Meeting Dr. Evans at the Third Temple

June 7, 2021

4 min read

So, this week Dr. Mike Evans said some horrible things about Naftali Bennett and the new Israeli government. He threatened to cut himself and all of his followers from Israel, a statement I am sure was painful for him to make. It was certainly painful to hear. Many Jews were deeply insulted and many Christians responded that their love of Israel was not dependent on any political reality. I had a slightly different reaction I would like to explain.

Conflict is the very basis of the Temple. King David was a man of war, albeit reluctantly so. He was a musician and shepherd backed into a corner. But because of this, he did not merit building the Temple which was the source and sustenance of life. King Solomon, whose name meant peace, built the Temple. But how did he make peace? King Solomon was the wisest man so he succeeded in making peace where others saw only war. It is difficult to make peace and you have to think things through. King David bought the threshing floor that was the basis for the Temple and made an altar, bringing the first sacrifices in Jerusalem so his experience of war literally set the stage for the Temple.

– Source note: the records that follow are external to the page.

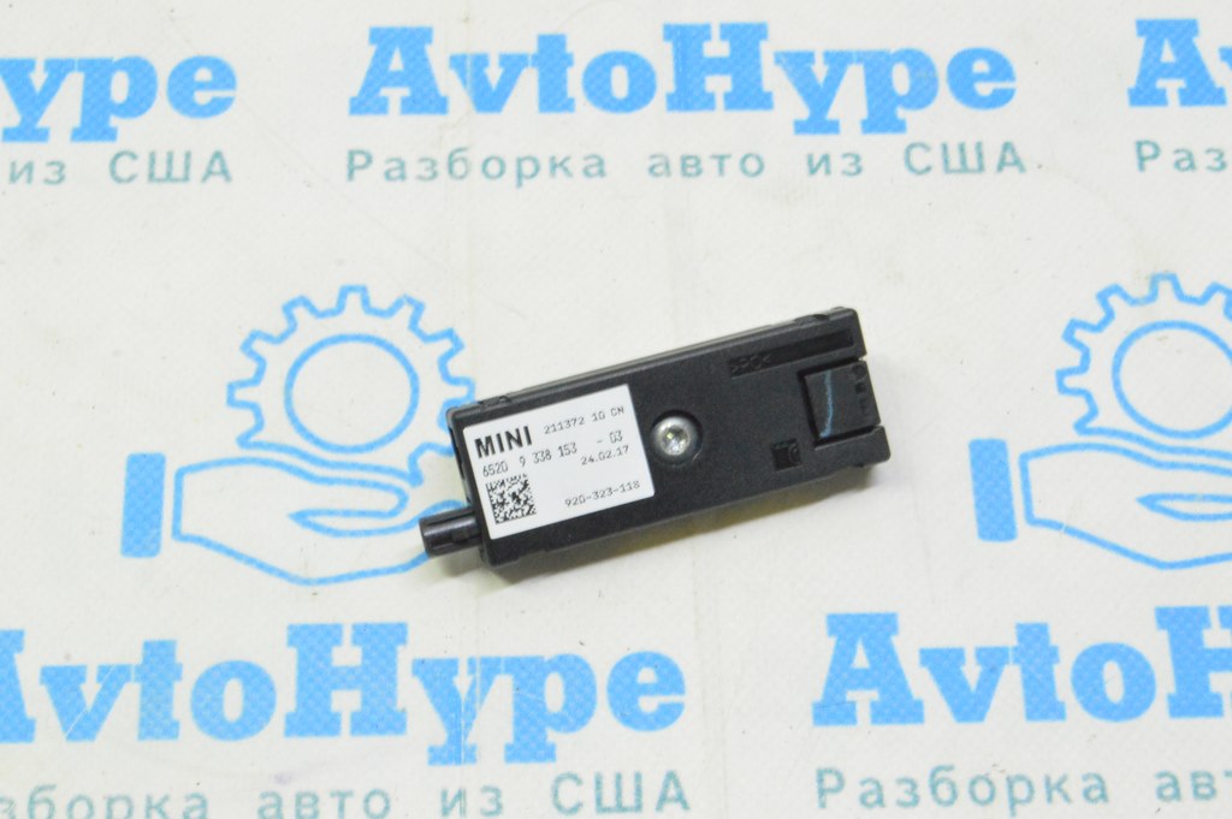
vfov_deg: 18.2
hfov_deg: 27.0
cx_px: 616
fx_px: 2565
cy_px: 410
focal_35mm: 75
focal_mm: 50
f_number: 20
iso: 6400
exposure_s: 1/20
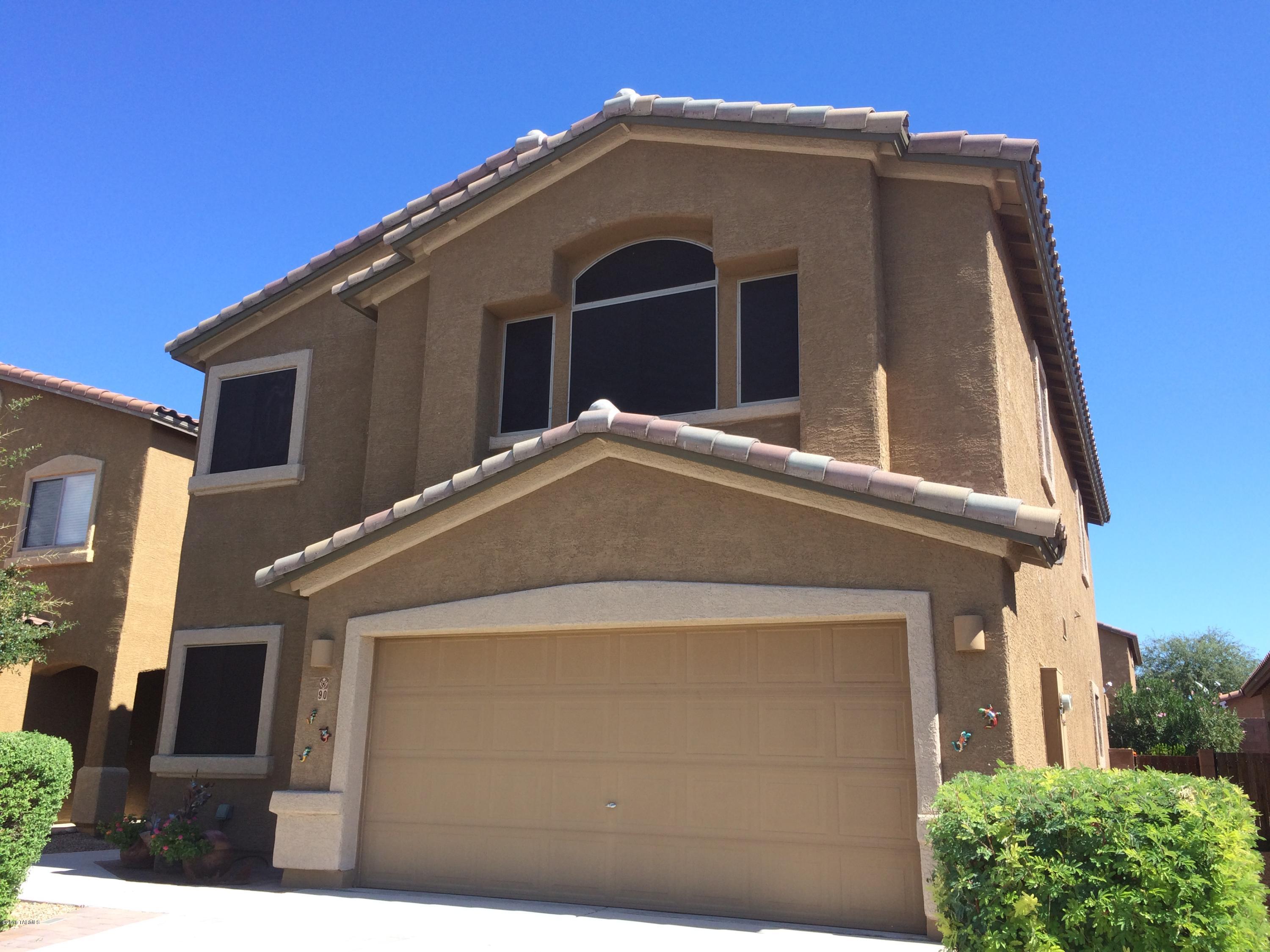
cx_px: 635
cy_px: 476
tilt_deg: +15.4
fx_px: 1064
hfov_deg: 61.7
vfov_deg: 48.2
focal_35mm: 29
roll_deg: -0.6
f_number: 2.2
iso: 32
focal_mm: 4.15
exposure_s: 1/977
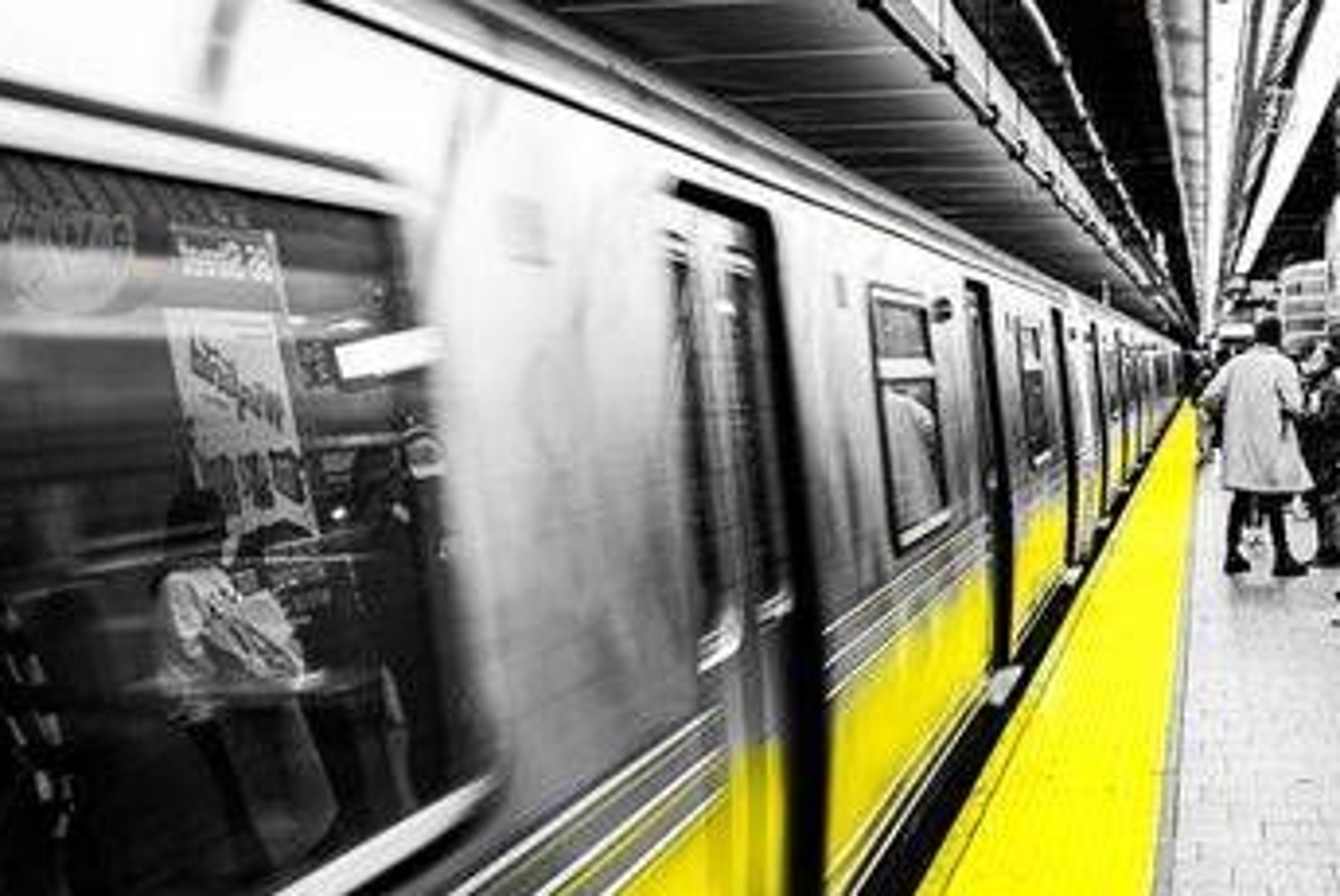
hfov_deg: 32.8
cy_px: 557
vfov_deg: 22.3
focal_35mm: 61
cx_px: 775
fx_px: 2272
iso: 320
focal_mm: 35
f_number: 1.8
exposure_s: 1/40
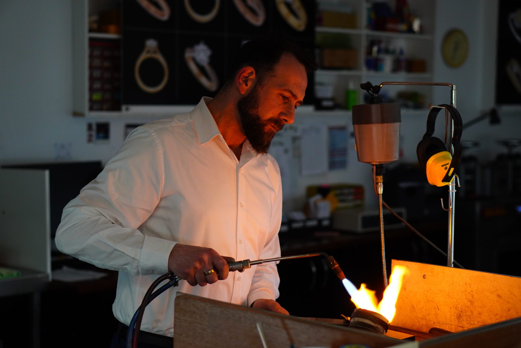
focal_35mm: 75
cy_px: 174
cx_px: 260
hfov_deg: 27.0
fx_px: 1085
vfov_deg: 18.2
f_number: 2.2
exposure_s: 1/125
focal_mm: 50
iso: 800
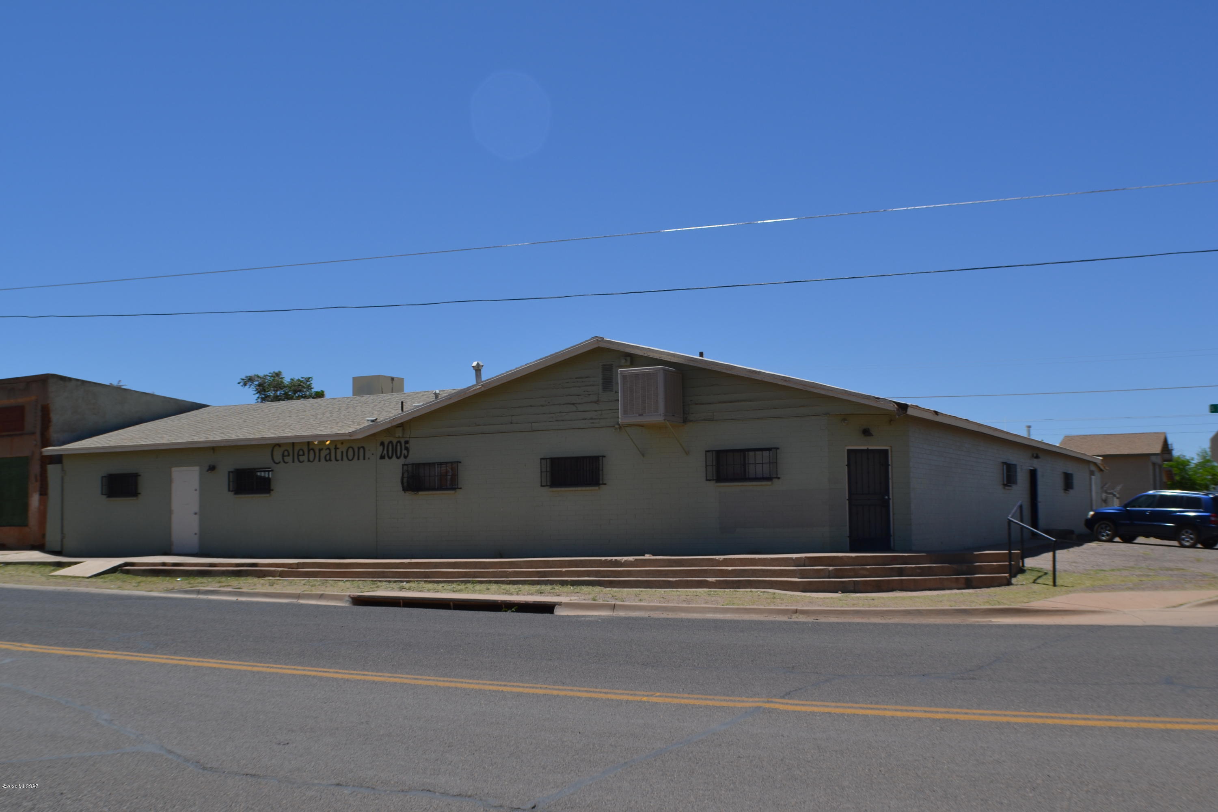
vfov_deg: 28.1
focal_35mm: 48
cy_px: 406
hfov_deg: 41.1
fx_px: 1624
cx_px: 609
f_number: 9
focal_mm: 32
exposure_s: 1/320
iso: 100
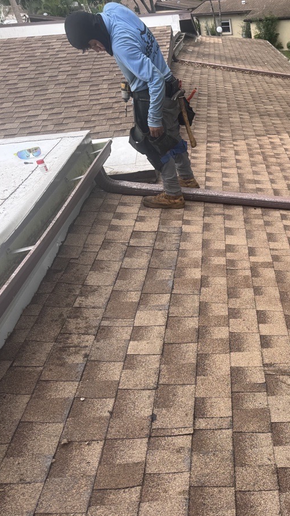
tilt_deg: -29.0
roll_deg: +3.8
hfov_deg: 30.4
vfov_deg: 56.6
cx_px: 315
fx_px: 478
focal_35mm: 35
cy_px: 258
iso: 80
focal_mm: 6.76
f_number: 1.78
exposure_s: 1/350
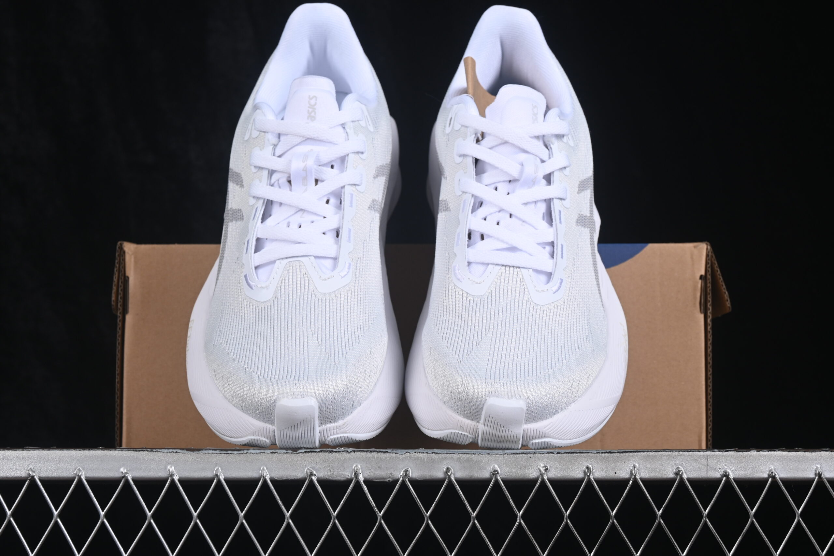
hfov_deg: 27.0
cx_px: 417
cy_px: 278
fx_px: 1737
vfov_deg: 18.2
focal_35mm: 75
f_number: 8
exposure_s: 1/80
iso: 160
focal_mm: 50
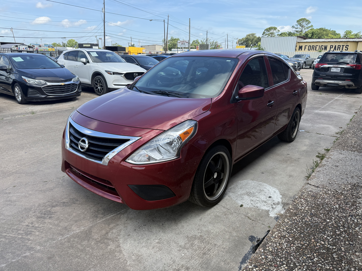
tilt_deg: -17.6
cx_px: 181
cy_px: 136
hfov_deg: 71.6
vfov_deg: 56.8
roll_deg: -1.5
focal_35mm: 24
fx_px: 251
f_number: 1.78
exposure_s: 1/1855
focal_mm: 6.76
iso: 100
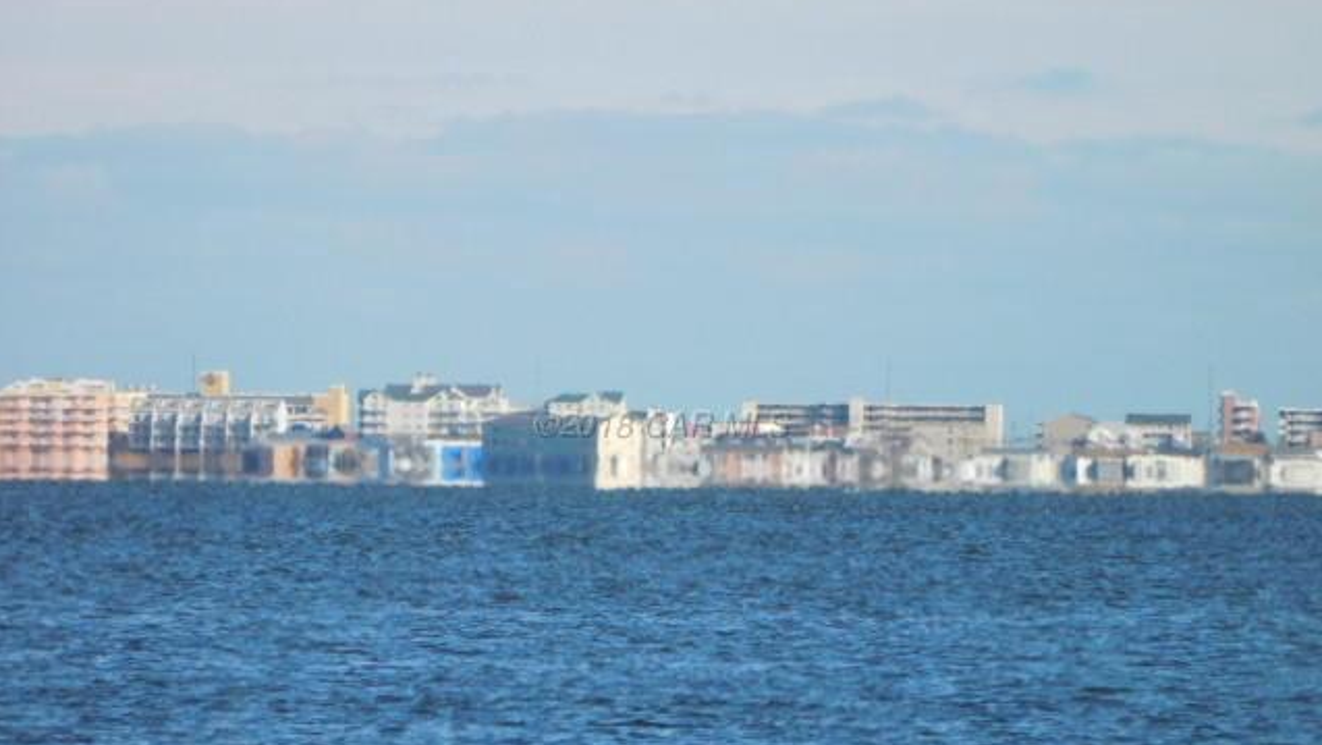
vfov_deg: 2.2
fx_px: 19183
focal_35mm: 547
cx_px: 660
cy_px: 421
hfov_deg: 3.9
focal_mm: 90
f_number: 6.5
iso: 125
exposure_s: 1/500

The basis for peace is the possibility of war. The basis for life is the certainty of death. Sacrifices, the shedding of blood, is what sustains the world. And the basis for friendship is the knowledge that we are different. The possibility of conflict makes us human. Choosing love makes us children of God.

Christians and Jews have a two millenia history of hatred, an intense hatred based in our irreconcilable differences in our love for the God of the Bible. But I have witnessed a literal miracle. This hatred that includes the Crusades, the Inquisition, Pogroms, the Holocaust, and everything in between, has been changed into a Christian love of Israel and the Jews. It is unprecedented and runs counter to all of huan history. It is quite simply a miracle, appearing precisely where I would never have looked. It is King David’s bloody hands setting aside his sword in order to build an altar at the threshing floor he had bought from two brothers who loved each other.

But, as I wrote, peace is far more complicated than war. My understanding is that Dr. Evans is a man of great accomplishments and great vision. My understanding is that he is also a Christian leader who has spent a lot of resources trying to convert Jews to Christianity, in the tradition of all those hated Christian efforts that established the history of relations between Jews and everyone else who read the Bible. It remains a point of contention. 

Though Dr. Evans has made no secret of his mother being Jewish (which is code to religious Jews establishing Dr. Evans as a Jew), little has been said of this by others, Jewish or Christian. That means quite a bit to other Jews but it clearly means something very different to Dr. Evans. It may be that this episode is a mile-marker in his self-definition as a Jew. He will have to choose whether this brings him closer or whether it is the border to being permanently on the outside. Conflicts tend to make fence-sitting an impossibility. 

But his being Jewish changes everything. When the Third Temple is built, Dr. Evans will leave all his “followers” behind and go where they cannot. Dr. Evans will enter the Temple with me. I would like to suggest to him a scenario of what he can do there.

But first I need to explain. I have a private vice; I love to apologize. When I first learned of the Temple service, I was fascinated by the sin offerings. Normally, when you think of your sins, you want to hide them and hide from God. But the Temple service turns your sins into a public ceremony. Aaron became the high priest after leading the Children of Israel in the horrific sin of the Golden Calf. He didn’t abandon Israel. He went down into the sin with us so that he could help us climb back out and do tshuvah, what Dr. Evans calls ‘repent.’

Dr. Evans embodies so much of the maelstrom of Christian-Jewish relations. It is a huge cross to bear (pun intended, but much more is intended as well). It seems that at first, he saw these relations as being based on Jews accepting Jesus. Then, as the miracle that is modern Israel appeared, he developed that vision into a pseudo-political/semi-prophetic vision of Christians loving Israel on a Biblical basis. 

But the Temple is based on complete peace, a true brotherly love, the most difficult love of all. The love that makes you sit at a meal with the same brother who hurt you so deeply. This is the brother who can confront you about your sin, but doing so out of complete love.  What I see in Dr. Evan’s statements is the slap my brother gave me when we were on the cusp of manhood. Of course, we hugged. Because we both loved our father. And each other. 

What Dr. Evans did was truly horrible on many levels but it was not unforgivable. But forgiveness can only be given. It cannot be taken.  I am hoping that Dr. Evans will do teshuva. If he does, I will be saving a place for him in the Third Temple where we can enter the courtyard as brothers. And if he allows, I will ask him to help me with my Jewish version of “He who is without sin…” by helping me to bring my sin offerings as well.